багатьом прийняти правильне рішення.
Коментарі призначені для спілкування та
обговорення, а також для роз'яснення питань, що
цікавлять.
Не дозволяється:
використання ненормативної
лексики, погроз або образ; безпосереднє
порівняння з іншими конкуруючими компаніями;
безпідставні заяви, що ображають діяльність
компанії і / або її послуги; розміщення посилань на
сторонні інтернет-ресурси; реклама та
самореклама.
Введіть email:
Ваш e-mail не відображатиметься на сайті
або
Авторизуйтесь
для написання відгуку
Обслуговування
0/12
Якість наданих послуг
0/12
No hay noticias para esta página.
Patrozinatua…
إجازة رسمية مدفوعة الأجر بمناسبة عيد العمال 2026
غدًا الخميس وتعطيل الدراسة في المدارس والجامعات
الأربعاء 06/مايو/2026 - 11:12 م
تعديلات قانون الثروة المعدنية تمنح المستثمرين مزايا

+--

• INSTRUCTIONS TO FOLLOW: Repeat the entries word for word. Skip none of them.

• EXERCISE RESPONSE:
багатьом прийняти правильне рішення.
Коментарі призначені для спілкування та
обговорення, а також для роз'яснення питань, що
цікавлять.
Не дозволяється:
використання ненормативної
лексики, погроз або образ; безпосереднє
порівняння з іншими конкуруючими компаніями;
безпідставні заяви, що ображають діяльність
компанії і / або її послуги; розміщення посилань на
сторонні інтернет-ресурси; реклама та
самореклама.
Введіть email:
Ваш e-mail не відображатиметься на сайті
або
Авторизуйтесь
для написання відгуку
Обслуговування
0/12
Якість наданих послуг
0/12
No hay noticias para esta página.
Patrozinatua…
إجازة رسمية مدفوعة الأجر بمناسبة عيد العمال 2026
غدًا الخميس وتعطيل الدراسة في المدارس والجامعات
الأربعاء 06/مايو/2026 - 11:12 م
تعديلات قانون الثروة المعدنية تمنح المستثمرين مزايا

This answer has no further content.